* Exercise:
From the entries that follow, reproduce exactly and only the lines from the line with "M181 589 217" to the line with "1 13V9L258 34Z", endpoints included.

*** Information supplied ***

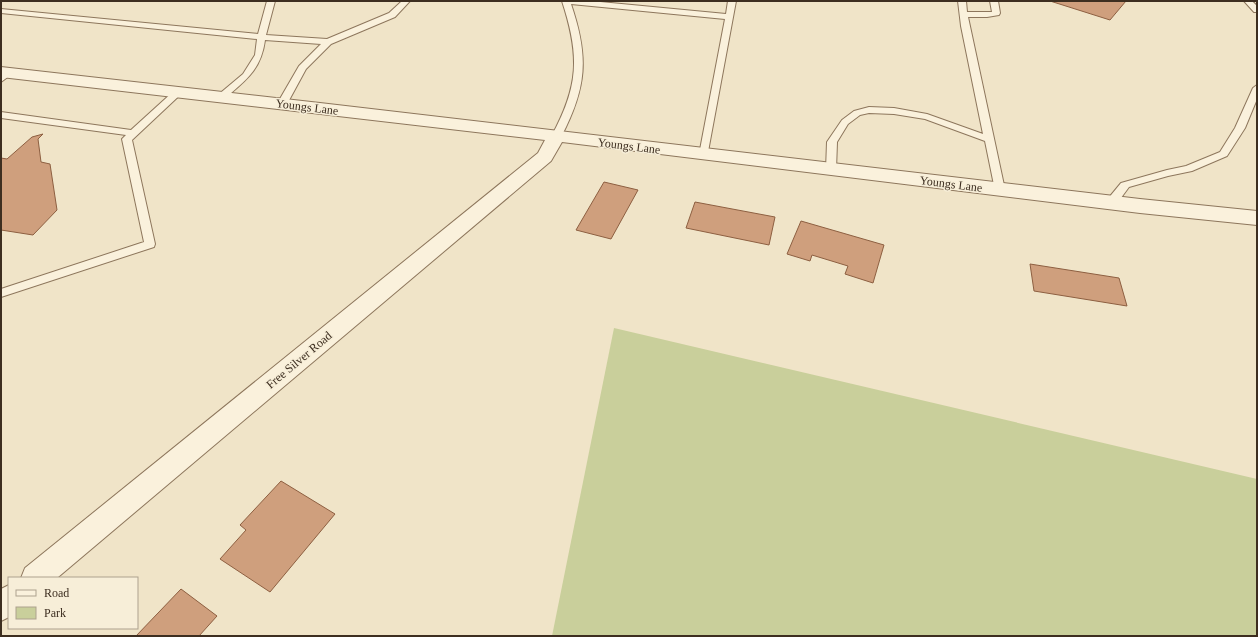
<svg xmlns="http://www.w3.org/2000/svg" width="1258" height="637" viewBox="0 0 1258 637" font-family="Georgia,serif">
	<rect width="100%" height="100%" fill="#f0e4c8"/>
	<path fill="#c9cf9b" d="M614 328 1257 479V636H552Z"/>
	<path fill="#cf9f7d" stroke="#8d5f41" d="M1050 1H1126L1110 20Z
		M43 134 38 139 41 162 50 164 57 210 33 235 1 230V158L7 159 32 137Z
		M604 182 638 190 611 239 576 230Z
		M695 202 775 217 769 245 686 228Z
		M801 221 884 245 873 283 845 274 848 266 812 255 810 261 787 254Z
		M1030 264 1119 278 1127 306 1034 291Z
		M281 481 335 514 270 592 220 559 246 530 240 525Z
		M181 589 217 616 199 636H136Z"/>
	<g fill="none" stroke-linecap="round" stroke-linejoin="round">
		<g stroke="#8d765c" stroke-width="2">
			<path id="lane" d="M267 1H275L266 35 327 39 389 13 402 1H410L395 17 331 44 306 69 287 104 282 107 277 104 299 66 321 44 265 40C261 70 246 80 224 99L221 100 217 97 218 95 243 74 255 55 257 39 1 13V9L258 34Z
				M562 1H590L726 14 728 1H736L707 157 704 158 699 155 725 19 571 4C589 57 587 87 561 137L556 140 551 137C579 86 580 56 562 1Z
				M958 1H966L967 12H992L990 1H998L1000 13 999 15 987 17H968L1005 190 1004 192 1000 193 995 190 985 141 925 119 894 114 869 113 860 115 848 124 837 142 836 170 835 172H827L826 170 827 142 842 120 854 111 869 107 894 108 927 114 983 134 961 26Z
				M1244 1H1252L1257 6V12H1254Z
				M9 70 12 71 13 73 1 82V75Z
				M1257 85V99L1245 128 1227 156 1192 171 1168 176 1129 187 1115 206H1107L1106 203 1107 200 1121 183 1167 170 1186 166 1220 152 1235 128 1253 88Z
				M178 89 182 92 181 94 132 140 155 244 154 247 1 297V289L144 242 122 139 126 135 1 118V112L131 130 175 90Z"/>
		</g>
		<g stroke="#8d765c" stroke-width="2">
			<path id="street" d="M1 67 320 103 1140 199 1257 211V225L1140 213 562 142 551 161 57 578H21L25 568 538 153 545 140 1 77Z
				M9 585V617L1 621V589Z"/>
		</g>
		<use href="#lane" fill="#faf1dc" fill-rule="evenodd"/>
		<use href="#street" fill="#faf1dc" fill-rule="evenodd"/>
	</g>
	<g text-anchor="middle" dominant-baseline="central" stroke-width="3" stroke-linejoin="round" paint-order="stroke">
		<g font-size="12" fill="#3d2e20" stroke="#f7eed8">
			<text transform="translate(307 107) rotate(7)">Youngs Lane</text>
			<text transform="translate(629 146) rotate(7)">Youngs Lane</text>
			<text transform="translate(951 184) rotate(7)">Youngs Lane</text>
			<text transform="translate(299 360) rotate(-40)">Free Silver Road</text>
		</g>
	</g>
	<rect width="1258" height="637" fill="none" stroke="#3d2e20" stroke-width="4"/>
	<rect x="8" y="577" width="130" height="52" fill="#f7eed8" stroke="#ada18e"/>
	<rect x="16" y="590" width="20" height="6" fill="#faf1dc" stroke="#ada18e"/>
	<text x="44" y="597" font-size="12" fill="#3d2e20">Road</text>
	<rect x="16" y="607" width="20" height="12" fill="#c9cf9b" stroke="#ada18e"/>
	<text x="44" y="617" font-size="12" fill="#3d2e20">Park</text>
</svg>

*** End of Information supplied ***

* Task output:
		M181 589 217 616 199 636H136Z"/>
	<g fill="none" stroke-linecap="round" stroke-linejoin="round">
		<g stroke="#8d765c" stroke-width="2">
			<path id="lane" d="M267 1H275L266 35 327 39 389 13 402 1H410L395 17 331 44 306 69 287 104 282 107 277 104 299 66 321 44 265 40C261 70 246 80 224 99L221 100 217 97 218 95 243 74 255 55 257 39 1 13V9L258 34Z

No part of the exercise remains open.